Not the Best Week Ever
We are reminded of someone’s title or song, “Be Careful What You Wish For.”
(1) We had hoped that Congress would be able to get its act together and begin to address some of the pressing and now immediate problems of governing. No chance.
(2) We had hoped that finally, after spending millions of dollars and hundreds of hours of US government time, i.e., our own, Congress would at last get the answers ostensibly sought by grilling Mrs. Clinton on her role re Benghazi three years ago. Congress didn’t know what it was looking for, which made it hard for it to prospect in them thar hills. In debate rating, the success was all hers: patient, thoughtful, regretful. We are indebted, however, to that female Representative from Oklahoma who asked Ms. Clinton if on one particular evening she was alone, and then added, with stress, “the whole night?” In Fantasyland, i.e. Congress, this could have grown from a discussion of late night callers to one about extra marital sex!!!! Which naturally would have led to a disagreement over a woman’s right to do with her body what she chooses. Whew! That was close!
(3) Is the Donald teetering? This statesmanlike eloquent candidate for the Republican nomination has, at last, slipped a bit and now follows Ben Carson in Iowa polls, another deeply experienced administrator of government and business, whose idea of real life is focused somewhere between the top of an operating table and a tabernacle. This man is not Abraham.
(4) We advised Joe Biden not to run for the Democratic nomination. He agreed. We were heart-broken.

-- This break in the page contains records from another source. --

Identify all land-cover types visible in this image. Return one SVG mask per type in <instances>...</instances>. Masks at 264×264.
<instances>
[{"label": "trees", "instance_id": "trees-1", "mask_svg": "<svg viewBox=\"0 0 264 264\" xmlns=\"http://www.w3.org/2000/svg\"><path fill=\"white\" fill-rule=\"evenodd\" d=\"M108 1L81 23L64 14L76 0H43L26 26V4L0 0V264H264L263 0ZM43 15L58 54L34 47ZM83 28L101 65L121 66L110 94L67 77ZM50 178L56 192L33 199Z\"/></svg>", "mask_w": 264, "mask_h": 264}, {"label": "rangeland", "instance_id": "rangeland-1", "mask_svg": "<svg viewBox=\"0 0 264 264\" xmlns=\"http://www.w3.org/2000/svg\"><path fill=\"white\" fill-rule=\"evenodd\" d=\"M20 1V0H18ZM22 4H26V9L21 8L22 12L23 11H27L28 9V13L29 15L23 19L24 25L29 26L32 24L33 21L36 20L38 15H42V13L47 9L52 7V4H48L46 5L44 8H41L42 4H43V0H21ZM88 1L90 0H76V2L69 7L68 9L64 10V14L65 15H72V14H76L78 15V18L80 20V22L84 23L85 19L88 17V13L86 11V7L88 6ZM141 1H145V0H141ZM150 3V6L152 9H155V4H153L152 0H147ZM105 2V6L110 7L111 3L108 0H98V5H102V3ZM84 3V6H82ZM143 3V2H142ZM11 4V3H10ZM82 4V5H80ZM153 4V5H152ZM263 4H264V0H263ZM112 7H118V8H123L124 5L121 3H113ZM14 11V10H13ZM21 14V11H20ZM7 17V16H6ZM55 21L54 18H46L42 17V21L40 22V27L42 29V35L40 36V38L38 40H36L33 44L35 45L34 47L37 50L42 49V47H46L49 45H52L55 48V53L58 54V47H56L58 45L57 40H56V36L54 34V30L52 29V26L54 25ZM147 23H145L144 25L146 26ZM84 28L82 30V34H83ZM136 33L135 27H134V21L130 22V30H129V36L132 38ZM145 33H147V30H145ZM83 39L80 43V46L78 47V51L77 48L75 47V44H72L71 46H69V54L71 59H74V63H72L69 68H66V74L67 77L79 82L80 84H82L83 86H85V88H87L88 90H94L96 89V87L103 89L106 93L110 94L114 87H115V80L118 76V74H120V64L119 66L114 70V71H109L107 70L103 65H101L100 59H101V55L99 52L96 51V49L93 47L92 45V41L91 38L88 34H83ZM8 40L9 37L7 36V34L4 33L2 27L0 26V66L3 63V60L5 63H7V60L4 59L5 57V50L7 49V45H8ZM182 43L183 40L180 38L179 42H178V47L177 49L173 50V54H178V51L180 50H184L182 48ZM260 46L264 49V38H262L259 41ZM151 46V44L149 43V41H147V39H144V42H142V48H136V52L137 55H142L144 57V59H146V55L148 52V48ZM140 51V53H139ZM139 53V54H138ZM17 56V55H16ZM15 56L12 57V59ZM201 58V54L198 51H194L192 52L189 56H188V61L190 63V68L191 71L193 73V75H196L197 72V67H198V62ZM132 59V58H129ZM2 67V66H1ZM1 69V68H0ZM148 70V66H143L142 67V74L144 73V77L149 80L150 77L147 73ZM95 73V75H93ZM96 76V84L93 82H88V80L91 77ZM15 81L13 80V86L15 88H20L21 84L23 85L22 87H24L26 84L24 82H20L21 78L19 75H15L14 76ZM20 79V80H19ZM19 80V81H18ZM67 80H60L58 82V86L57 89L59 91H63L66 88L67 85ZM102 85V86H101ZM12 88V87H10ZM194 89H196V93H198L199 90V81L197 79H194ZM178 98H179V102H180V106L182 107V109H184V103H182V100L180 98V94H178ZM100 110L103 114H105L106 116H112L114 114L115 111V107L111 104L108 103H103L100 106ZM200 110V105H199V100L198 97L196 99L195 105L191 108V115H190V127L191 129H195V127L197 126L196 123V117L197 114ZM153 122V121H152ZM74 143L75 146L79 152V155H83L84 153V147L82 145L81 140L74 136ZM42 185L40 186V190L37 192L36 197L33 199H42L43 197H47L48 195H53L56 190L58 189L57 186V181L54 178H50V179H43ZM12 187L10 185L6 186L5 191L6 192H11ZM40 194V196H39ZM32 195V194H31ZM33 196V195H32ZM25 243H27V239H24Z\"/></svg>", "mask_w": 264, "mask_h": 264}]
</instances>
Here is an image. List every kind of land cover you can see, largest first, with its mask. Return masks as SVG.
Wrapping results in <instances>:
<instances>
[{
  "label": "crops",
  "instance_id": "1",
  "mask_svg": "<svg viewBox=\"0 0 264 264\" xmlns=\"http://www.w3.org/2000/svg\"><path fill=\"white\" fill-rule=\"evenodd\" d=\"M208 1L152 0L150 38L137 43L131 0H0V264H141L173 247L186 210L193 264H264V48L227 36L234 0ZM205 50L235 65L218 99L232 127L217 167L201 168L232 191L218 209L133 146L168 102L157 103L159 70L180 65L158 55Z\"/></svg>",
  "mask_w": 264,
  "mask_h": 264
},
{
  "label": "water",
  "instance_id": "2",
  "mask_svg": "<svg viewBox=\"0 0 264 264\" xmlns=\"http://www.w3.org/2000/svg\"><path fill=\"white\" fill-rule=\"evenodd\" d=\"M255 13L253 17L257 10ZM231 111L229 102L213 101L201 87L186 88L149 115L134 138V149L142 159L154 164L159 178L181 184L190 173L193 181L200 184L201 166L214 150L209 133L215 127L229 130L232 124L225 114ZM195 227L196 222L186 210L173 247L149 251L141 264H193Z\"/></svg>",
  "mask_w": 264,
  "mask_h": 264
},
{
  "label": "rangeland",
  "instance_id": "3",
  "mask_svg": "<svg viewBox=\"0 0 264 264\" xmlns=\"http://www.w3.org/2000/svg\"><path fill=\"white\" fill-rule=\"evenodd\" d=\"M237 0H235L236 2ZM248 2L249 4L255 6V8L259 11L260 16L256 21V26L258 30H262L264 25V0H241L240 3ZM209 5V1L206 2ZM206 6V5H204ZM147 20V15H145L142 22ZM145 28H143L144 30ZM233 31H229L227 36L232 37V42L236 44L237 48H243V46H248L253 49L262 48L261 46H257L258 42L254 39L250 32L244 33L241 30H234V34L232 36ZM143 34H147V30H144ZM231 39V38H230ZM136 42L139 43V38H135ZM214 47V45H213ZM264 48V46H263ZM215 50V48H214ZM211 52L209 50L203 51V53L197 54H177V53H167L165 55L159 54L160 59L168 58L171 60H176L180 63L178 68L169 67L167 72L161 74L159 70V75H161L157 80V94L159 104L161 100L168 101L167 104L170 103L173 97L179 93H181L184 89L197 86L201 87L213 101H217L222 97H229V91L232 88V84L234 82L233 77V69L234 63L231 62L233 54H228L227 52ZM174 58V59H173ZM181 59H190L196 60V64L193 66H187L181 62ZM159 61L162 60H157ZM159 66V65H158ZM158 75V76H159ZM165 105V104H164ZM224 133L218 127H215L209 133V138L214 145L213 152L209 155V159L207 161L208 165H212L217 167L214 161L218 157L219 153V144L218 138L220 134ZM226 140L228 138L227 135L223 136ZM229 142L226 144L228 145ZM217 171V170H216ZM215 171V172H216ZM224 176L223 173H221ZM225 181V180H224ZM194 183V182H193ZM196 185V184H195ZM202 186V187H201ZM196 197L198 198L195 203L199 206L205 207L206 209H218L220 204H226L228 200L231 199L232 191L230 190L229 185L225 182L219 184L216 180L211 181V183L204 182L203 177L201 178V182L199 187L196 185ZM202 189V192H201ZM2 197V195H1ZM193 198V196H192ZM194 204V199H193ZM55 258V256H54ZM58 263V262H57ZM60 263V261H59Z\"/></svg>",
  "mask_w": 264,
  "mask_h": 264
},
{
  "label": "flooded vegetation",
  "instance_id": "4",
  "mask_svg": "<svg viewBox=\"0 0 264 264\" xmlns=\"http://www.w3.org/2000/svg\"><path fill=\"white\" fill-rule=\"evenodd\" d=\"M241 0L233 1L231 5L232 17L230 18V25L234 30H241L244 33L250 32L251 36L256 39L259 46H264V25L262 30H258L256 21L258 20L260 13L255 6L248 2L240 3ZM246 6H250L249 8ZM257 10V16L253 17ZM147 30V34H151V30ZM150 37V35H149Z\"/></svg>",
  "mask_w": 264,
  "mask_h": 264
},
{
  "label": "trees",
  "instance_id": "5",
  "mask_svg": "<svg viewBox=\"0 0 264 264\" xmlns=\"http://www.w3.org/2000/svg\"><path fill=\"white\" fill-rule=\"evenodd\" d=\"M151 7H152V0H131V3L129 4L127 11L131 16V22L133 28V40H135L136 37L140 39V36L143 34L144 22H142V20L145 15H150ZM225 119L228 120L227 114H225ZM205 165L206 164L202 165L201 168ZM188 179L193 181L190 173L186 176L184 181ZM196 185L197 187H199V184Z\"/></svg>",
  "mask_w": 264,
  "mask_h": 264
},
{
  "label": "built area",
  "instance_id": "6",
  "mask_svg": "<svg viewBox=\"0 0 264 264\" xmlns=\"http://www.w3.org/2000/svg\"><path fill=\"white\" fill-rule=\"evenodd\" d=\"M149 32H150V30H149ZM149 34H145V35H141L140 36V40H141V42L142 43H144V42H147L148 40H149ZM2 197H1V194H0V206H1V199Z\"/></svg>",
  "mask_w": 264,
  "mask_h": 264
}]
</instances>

(5) While the US couldn’t see the forest for the trees, China made a deal to supply nuclear power to yet another new ally: Great Britain! Is anyone in government or private enterprise in this country at all concerned that wherever Mr. Xi goes, he brings treats for the natives? International influence, it seems, is still for sale (as we’ve always known), but we’re no longer in the heat of the marketplace.
(6) Approximately twenty people in Texas, who may or may not have believed in Climate Change, died in massive floods. Others, in California, died in mudslides.
(7) Mr. Putin welcomed the bloody dictator of Syria for a brief holiday while thousands of Syrians invaded Europe seeking asylum and food.
(8) John Kerry announced, once again, a trip to the MidEast. We didn’t have to read further.
(9) Former senator Jim Webb dropped out of the Democratic race for the nomination. Not particularly endearing, he was, and is, a solid, thoughtful voice and presence and might have been useful in a Democratic administration.
(10) Once again, our dedicated Secret Service discovered team-members asleep on the job.
(11) Amazingly, someone – the President? The C.I.A., the Special forces? – organized a rescue mission in Iraq, saving the lives of a reputed seventy ISIS prisoners while losing one American serviceman.
(12) Lindsey Graham eked out an appearance on next week’s Republican debate.
(13) Jeb Bush, trying to scale Everest, defended his brother’s deeds and actions in the second Iraq war. This did not push his poll numbers upwards.
(14) Canada took a leap into the future.
(15) There was no mass murder at any US school this past week, yet.
(16) Doctors have managed once more to confuse women across the country by changing their advice on when and how often to get mammograms.
(17) The Chicago Cubs did not make the World Series.
(18) Zimbabwe’s president Robert Mugabe received the Confucius Peace Prize, the Chinese counterpart to the Nobel.
Which leads us to ask, along with the Times’ David Brooks, why anyone in his or her right mind would want to be president of the United States? Could Bernie Sanders really be the idealist he appears and make a difference?